Many Fowlerville area residents assume that by the time they create their estate plans or die, they will not need to worry about what happens if one of their beneficiaries’ refuses their inheritance. It is not often you hear about people passing up their share of a deceased relative’s legacy, but it happens all the time. Sometimes it is not beneficial for people to inherit assets and wealth from their relatives and loved ones.
Whether you are creating or updating your estate plans, it is important for you to understand the different protections it provides. Beneficiaries must accept their inheritances before they are disbursed from a testator’s estate. When they decline them, the state disperses the gifts to the next qualified individuals in line. If there are no named secondary beneficiaries, the state will use the law of intestacy to determine the next recipients the declined gifts should pass down to. There are some situations that may make it more beneficial for them to pass up their gifts. Taxes, divorce and creditors are common reasons people say no to their inheritances.

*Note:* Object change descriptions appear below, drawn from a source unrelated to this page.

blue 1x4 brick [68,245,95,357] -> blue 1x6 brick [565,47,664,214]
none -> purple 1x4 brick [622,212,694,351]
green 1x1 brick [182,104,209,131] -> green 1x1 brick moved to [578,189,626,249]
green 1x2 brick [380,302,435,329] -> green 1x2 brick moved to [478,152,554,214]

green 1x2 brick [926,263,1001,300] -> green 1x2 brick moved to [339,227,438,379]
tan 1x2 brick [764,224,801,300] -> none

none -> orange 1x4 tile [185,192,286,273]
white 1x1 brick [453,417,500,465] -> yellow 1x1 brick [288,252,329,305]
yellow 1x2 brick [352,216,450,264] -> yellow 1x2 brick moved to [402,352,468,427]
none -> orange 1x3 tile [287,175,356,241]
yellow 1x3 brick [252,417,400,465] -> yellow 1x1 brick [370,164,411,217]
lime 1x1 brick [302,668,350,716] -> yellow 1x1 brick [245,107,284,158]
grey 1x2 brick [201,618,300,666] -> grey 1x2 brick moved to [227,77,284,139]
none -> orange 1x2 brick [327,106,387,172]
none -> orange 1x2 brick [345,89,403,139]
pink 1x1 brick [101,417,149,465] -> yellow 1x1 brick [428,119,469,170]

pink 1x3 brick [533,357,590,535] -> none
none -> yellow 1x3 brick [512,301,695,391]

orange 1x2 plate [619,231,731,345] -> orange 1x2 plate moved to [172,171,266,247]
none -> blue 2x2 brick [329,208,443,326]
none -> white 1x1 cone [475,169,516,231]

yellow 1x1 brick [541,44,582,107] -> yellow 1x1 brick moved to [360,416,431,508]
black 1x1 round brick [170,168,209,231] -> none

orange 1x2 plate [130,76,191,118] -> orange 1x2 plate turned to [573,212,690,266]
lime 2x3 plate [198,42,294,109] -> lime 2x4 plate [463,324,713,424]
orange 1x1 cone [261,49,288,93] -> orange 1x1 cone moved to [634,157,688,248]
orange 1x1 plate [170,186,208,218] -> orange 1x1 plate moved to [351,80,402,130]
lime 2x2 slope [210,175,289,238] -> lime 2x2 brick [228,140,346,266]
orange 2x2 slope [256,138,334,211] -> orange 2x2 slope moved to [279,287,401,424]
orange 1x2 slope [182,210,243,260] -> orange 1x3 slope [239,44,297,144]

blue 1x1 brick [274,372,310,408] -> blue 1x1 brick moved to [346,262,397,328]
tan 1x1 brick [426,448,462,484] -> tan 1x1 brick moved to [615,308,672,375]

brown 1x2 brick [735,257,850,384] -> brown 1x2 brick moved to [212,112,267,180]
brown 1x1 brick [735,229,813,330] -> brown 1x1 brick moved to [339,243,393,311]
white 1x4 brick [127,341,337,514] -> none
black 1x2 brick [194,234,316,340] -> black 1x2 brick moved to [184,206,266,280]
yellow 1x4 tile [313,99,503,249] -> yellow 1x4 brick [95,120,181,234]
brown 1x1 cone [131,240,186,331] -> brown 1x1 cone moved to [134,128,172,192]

According to FindLaw, beneficiaries must use complete a process to disclaim their inheritances. To successfully disclaim an inheritance, the beneficiary must do so in writing within nine months of the qualified event, not influence who it passes to, know their intent is permanent and they must not benefit from disclaiming the gift.
Before finalizing estate plans until their next review date, people should take time to consider the needs, financial habits and lifestyles of the people they want their wealth and assets to pass to before documenting them.